JUnit for Strong Senior Developers
What are the key differences between JUnit 4 and JUnit 5?
JUnit 5 is composed of three main modules:
JUnit Platform — foundation for launching testing frameworks.
JUnit Jupiter — new programming model and extension model.
JUnit Vintage — supports JUnit 3/4 tests.
Differences:
Annotations: @BeforeEach, @AfterEach (replaces @Before, @After).
More flexible assertions and conditional test execution (e.g., @EnabledOnOs).
Support for parameterized tests, nested tests, and dynamic tests.
How do you write parameterized tests in JUnit 5 and when would you use
them?
Parameterized tests allow testing the same logic with different inputs.
Use @ParameterizedTest with @ValueSource, @CsvSource, or @MethodSource.
Example:
@ParameterizedTest
@ValueSource(ints = {1, 2, 3})
void testWithIntegers(int input) { assertTrue(input > 0); }
Use cases:
Validating logic across a range of values.

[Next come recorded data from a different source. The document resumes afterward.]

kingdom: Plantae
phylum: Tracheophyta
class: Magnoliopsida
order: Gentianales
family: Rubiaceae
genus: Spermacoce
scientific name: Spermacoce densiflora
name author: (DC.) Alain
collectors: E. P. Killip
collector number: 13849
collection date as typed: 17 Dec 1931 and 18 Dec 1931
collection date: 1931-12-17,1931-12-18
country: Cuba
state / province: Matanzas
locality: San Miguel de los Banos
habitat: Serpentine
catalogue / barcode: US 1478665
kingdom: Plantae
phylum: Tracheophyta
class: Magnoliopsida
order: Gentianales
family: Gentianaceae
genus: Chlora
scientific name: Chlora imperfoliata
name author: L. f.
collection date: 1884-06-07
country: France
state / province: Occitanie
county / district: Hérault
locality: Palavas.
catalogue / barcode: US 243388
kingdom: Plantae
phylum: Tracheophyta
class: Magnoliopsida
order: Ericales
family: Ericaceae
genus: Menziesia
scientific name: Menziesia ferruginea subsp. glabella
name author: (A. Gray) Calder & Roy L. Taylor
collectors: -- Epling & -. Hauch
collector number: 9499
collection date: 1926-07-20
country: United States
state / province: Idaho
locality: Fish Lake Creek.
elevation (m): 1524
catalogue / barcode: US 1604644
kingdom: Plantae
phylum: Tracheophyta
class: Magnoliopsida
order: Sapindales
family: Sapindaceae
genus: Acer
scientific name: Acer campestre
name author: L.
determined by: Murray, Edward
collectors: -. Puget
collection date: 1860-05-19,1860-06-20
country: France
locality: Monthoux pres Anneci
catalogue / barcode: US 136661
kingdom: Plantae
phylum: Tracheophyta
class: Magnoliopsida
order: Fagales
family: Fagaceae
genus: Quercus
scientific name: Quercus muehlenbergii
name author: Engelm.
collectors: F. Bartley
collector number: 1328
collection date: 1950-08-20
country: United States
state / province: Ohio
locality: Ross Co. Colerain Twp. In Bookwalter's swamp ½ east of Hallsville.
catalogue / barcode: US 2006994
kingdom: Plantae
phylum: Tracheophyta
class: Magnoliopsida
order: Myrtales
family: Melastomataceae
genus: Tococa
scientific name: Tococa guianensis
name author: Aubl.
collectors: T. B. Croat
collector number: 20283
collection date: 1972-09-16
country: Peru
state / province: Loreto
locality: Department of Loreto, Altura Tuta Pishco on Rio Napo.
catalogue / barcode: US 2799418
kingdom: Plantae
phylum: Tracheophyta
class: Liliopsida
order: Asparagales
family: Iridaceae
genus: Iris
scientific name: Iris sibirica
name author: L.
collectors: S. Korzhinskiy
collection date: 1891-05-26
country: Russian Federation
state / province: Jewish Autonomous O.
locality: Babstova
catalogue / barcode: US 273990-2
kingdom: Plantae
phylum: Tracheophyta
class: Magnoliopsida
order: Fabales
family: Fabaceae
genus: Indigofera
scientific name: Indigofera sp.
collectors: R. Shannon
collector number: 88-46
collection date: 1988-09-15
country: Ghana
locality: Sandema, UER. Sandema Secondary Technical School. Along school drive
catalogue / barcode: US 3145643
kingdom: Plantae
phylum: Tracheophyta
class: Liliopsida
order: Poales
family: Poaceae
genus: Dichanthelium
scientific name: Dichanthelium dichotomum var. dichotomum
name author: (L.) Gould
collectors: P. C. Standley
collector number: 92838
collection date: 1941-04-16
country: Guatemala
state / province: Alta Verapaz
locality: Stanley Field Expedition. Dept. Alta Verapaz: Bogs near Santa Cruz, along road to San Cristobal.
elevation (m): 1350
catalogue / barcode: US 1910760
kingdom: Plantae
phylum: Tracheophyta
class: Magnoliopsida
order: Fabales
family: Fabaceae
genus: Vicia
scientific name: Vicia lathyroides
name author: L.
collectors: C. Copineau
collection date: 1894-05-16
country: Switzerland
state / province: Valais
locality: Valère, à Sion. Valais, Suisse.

Avoiding code duplication in similar test cases.
How does JUnit support test lifecycle management and what are the common
annotations?
JUnit lifecycle annotations:
@BeforeAll — run once before all tests (static).
@BeforeEach — run before each test method.
@AfterEach — run after each test method.
@AfterAll — run once after all tests (static).
Helps in setting up and cleaning up shared resources, database state, mocks, etc.
JUnit 5 also supports @TestInstance(Lifecycle.PER_CLASS) to avoid static setup
methods.
How would you test exception scenarios in JUnit?
Use assertThrows() to test expected exceptions.
Example:
assertThrows(IllegalArgumentException.class, () -> service.process(null));
You can also assert on the message:
Exception ex = assertThrows(...);
assertEquals("Invalid input", ex.getMessage());
Avoid using try-catch in tests — assertThrows is clearer and idiomatic.
How do you structure test code for maintainability and readability in a large
project?
Best practices:
Follow AAA structure — Arrange, Act, Assert.
Use descriptive test method names (e.g., shouldReturnError_WhenInputIsInvalid).
Group tests by functionality or use nested classes.
Isolate test setup using @BeforeEach/@BeforeAll or helper methods.
Avoid shared mutable state to prevent flaky tests.
Maintain consistent naming and documentation for test coverage clarity.